Objective: Copy each of the following rows word for word, with no changes.

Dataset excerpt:

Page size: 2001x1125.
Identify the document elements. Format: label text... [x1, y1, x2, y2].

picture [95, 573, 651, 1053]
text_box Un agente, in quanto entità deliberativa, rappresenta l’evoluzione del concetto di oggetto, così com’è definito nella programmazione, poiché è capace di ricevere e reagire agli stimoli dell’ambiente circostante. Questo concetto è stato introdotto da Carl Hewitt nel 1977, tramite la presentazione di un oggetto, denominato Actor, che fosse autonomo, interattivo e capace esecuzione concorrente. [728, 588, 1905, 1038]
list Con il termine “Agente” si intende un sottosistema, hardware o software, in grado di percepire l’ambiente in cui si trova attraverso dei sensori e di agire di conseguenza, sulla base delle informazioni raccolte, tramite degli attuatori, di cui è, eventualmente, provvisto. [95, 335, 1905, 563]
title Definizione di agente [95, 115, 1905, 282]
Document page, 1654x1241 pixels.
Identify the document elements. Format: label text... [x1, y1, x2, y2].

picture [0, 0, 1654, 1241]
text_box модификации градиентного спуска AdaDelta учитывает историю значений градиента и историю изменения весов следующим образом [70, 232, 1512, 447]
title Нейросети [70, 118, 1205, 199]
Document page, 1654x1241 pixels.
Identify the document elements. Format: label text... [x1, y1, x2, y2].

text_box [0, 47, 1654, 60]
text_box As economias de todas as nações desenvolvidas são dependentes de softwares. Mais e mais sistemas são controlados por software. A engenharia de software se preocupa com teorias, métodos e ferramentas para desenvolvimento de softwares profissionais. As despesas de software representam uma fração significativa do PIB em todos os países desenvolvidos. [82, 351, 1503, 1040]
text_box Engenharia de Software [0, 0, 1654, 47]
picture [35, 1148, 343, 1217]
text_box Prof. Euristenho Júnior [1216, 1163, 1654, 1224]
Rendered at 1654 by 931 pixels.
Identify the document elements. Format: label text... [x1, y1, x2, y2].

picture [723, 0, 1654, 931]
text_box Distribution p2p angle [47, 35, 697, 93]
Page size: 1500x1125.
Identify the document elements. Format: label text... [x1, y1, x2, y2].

Response to this task:
Page size: 2001x1125.
Identify the document elements. Format: label text... [x1, y1, x2, y2].

picture [95, 573, 651, 1053]
text_box Un agente, in quanto entità deliberativa, rappresenta l’evoluzione del concetto di oggetto, così com’è definito nella programmazione, poiché è capace di ricevere e reagire agli stimoli dell’ambiente circostante. Questo concetto è stato introdotto da Carl Hewitt nel 1977, tramite la presentazione di un oggetto, denominato Actor, che fosse autonomo, interattivo e capace esecuzione concorrente. [728, 588, 1905, 1038]
list Con il termine “Agente” si intende un sottosistema, hardware o software, in grado di percepire l’ambiente in cui si trova attraverso dei sensori e di agire di conseguenza, sulla base delle informazioni raccolte, tramite degli attuatori, di cui è, eventualmente, provvisto. [95, 335, 1905, 563]
title Definizione di agente [95, 115, 1905, 282]
Document page, 1654x1241 pixels.
Identify the document elements. Format: label text... [x1, y1, x2, y2].

picture [0, 0, 1654, 1241]
text_box модификации градиентного спуска AdaDelta учитывает историю значений градиента и историю изменения весов следующим образом [70, 232, 1512, 447]
title Нейросети [70, 118, 1205, 199]
Document page, 1654x1241 pixels.
Identify the document elements. Format: label text... [x1, y1, x2, y2].

text_box [0, 47, 1654, 60]
text_box As economias de todas as nações desenvolvidas são dependentes de softwares. Mais e mais sistemas são controlados por software. A engenharia de software se preocupa com teorias, métodos e ferramentas para desenvolvimento de softwares profissionais. As despesas de software representam uma fração significativa do PIB em todos os países desenvolvidos. [82, 351, 1503, 1040]
text_box Engenharia de Software [0, 0, 1654, 47]
picture [35, 1148, 343, 1217]
text_box Prof. Euristenho Júnior [1216, 1163, 1654, 1224]
Rendered at 1654 by 931 pixels.
Identify the document elements. Format: label text... [x1, y1, x2, y2].

picture [723, 0, 1654, 931]
text_box Distribution p2p angle [47, 35, 697, 93]
Page size: 1500x1125.
Identify the document elements. Format: label text... [x1, y1, x2, y2].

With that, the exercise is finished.